To our knowledge, this is the largest study to investigate the hypothesis that TP53 Arg72Pro and MDM2 309T>G influence breast cancer risk in BRCA1 and BRCA2 mutation carriers individually or in combination. Our findings of no association for these SNPs suggest that they have little or no effect on BRCA-related breast cancer risk. These results are consistent with the absence of risk association in the recent TP53 haplotype analysis, involving Arg72Pro and an intronic polymorphism c.97-147ins16 bp, in a series of 2932 BRCA1 and BRCA2 carriers from CIMBA (Osorio et al, 2008). Our sample of mutation carriers had power of approximately 75% for TP53 and 40% for MDM2 to detect significant associations (P<0.05) for a per-allele HR of 1.1 and power of 100 and 90% respectively for a HR of 1.2, suggesting that we can reliably dismiss previously suggested associations (Martin et al, 2003; Osorio et al, 2006; Yarden et al, 2008).

Yarden et al showed that the MDM2 GG genotype among Ashkenazi BRCA1/2 mutations carriers was significantly associated with breast cancer diagnosed <age 51 (P=0.019) (Yarden et al, 2008).
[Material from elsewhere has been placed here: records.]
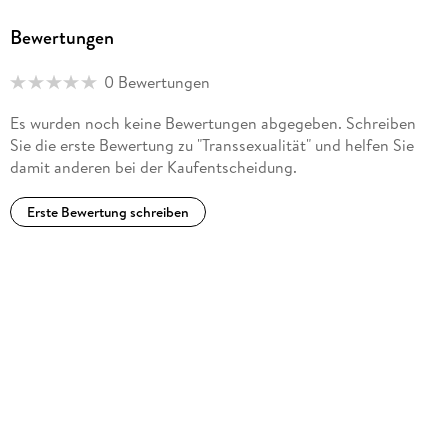
Bewertungen
0 Bewertungen
Es wurden noch keine Bewertungen abgegeben. Schreiben
Sie die erste Bewertung zu "Transsexualität" und helfen Sie
damit anderen bei der Kaufentscheidung.
Erste Bewertung schreiben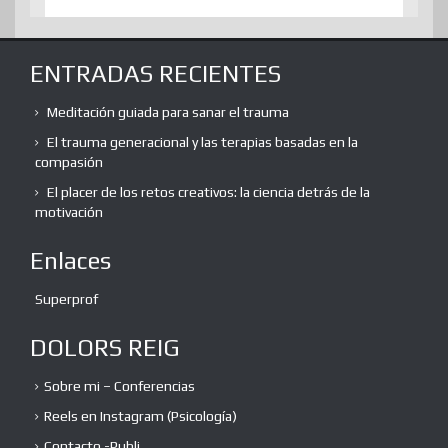
ENTRADAS RECIENTES
Meditación guiada para sanar el trauma
El trauma generacional y las terapias basadas en la
compasión
El placer de los retos creativos: la ciencia detrás de la
motivación
Enlaces
Superprof
DOLORS REIG
Sobre mi – Conferencias
Reels en Instagram (Psicología)
Contacto -Publi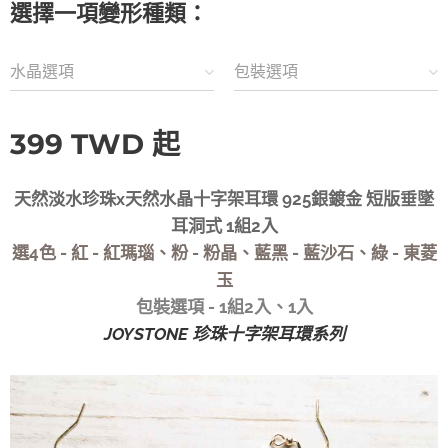
選擇一項變形種類：
水晶選項
包裝選項
399
TWD
起
天然淡水珍珠x天然水晶十字架耳環 925銀鍍金 短版垂墜
耳洞式 1組2入
選4色 - 紅 - 紅瑪瑙、粉 - 粉晶、藍黑 - 藍沙石、綠 - 東菱
玉
包裝選項 - 1組2入、1入
JOYSTONE 珍珠十字架耳環系列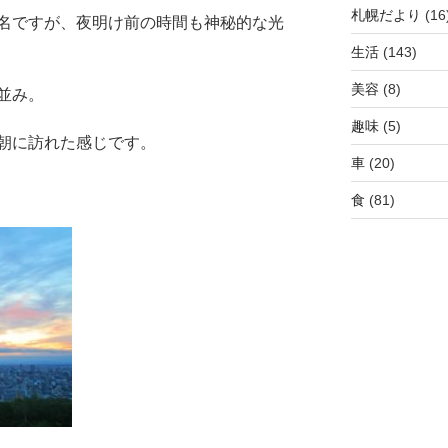
札幌だより
(16
名ですが、夜明け前の時間も神秘的な光
生活
(143)
美容
(8)
並み。
趣味
(5)
朝に訪れた感じです。
車
(20)
食
(81)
However, we did not find any evidence of an increased risk for the GG homozygotes among the 217 carriers of the BRCA1 Ashkenazi mutations 185delAG and 5382insC (HR=0.98, 95%CI 0.48–2.01) in this series.

The BCAC study of 5191 cases and 3834 controls found no evidence of an association of TP53 Arg72Pro and MDM2 309T>G either with breast cancer overall or with oestrogen receptor (ER) status of tumours (Schmidt et al, 2007). As the majority of BRCA1 mutation-associated breast tumours are ER-negative (Lakhani et al, 2005), the absence of an association in our study of breast cancer with the TP53 and MDM2 SNPs in BRCA1 mutation carriers is consistent with the lack of an association with ER-negative cancers in the general population.